Despite marathon talks over the weekend, Greece and its creditors—the European Central Bank (ECB), the International Monetary Fund (IMF) and the European Commission—failed to agree on a list of reforms that Athens must implement before the next $7.8 billion tranche of its bailout package is released. Greece could run out of money before next week if those bailout funds are not dispersed. The government must repay about $482 million to the IMF on April 9, but given the current situation, that seems unlikely.
Though it looks like there won’t be a deal before the end of the week, both sides have shown their commitment to finding a long-term solution. As Milton Ezrati wrote earlier this month, the fact that “the parties reached a temporary, four-month accommodation… provides a clear sign that both sides still want a durable agreement.” German Chancellor Angela Merkel yesterday said that she wants Greece to stay in the eurozone, but warned that Greece’s reforms must “add up” and satisfy its creditors.

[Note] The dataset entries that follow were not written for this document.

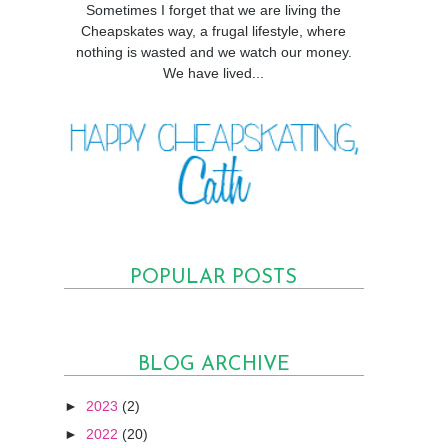
Sometimes I forget that we are living the
Cheapskates way, a frugal lifestyle, where
nothing is wasted and we watch our money.
We have lived...
POPULAR POSTS
BLOG ARCHIVE
►
2023
(2)
►
2022
(20)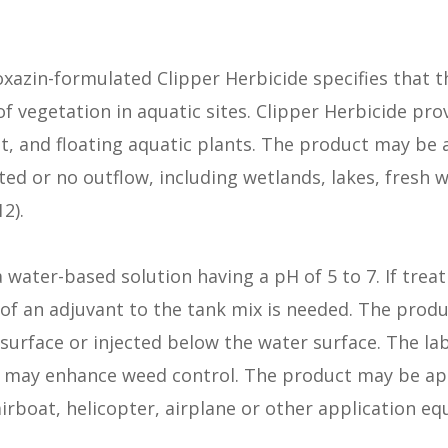
oxazin-formulated Clipper Herbicide specifies that t
f vegetation in aquatic sites. Clipper Herbicide pro
 and floating aquatic plants. The product may be a
ited or no outflow, including wetlands, lakes, fresh
2).
a water-based solution having a pH of 5 to 7. If treat
of an adjuvant to the tank mix is needed. The prod
surface or injected below the water surface. The la
s may enhance weed control. The product may be ap
rboat, helicopter, airplane or other application eq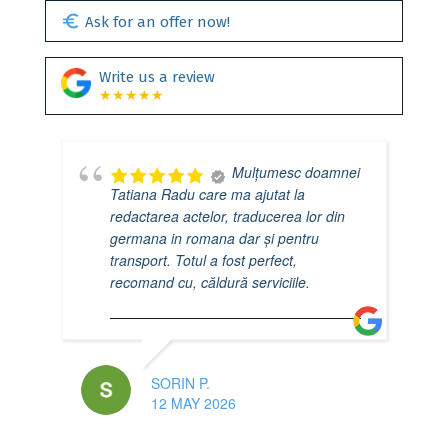
euro
Ask for an offer now!
Write us a review
★★★★★
Mulțumesc doamnei
Tatiana Radu care ma ajutat la
redactarea actelor, traducerea lor din
germana in romana dar și pentru
transport. Totul a fost perfect,
recomand cu, căldură serviciile.
SORIN P.
12 MAY 2026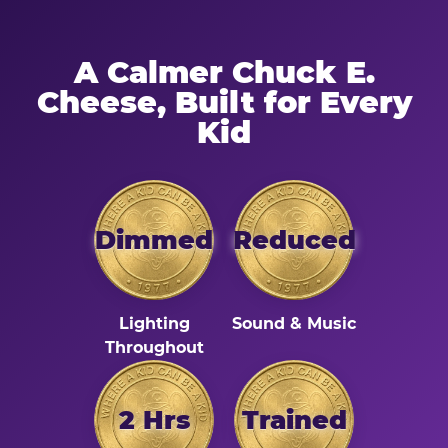
A Calmer Chuck E.
Cheese, Built for Every
Kid
Dimmed
Reduced
Lighting
Sound & Music
Throughout
2 Hrs
Trained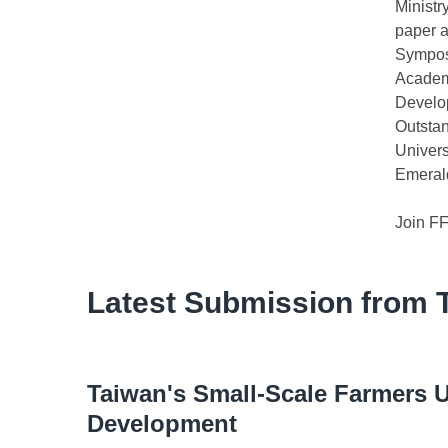
Ministr
paper a
Sympos
Academ
Develop
Outsta
Univers
Emerald
Join F
Latest Submission from 
Taiwan's Small-Scale Farmers U
Development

But those creditors have concerns over Greece’s ability to actually implement necessary reforms. Greece’s ruling radical left Syriza party came to power on a staunch anti-austerity platform, saying they would not negotiate with Greece’s creditors. Obviously, Greece’s leaders have had to walk back that statement, along with other campaign promises, including about how they would deal with needed structural reforms. As I explained earlier this month, “The Greek government has already changed its language on how it will phase in a new minimum wage and shifted its policy on rehiring public sector workers.” Greece’s creditors have effectively forced Syriza to moderate, as “the debt talks so far have signaled that the IMF’s hard line on reform and monitoring will likely push Athens’ radical left government to the center in order to reach a comprehensive deal.”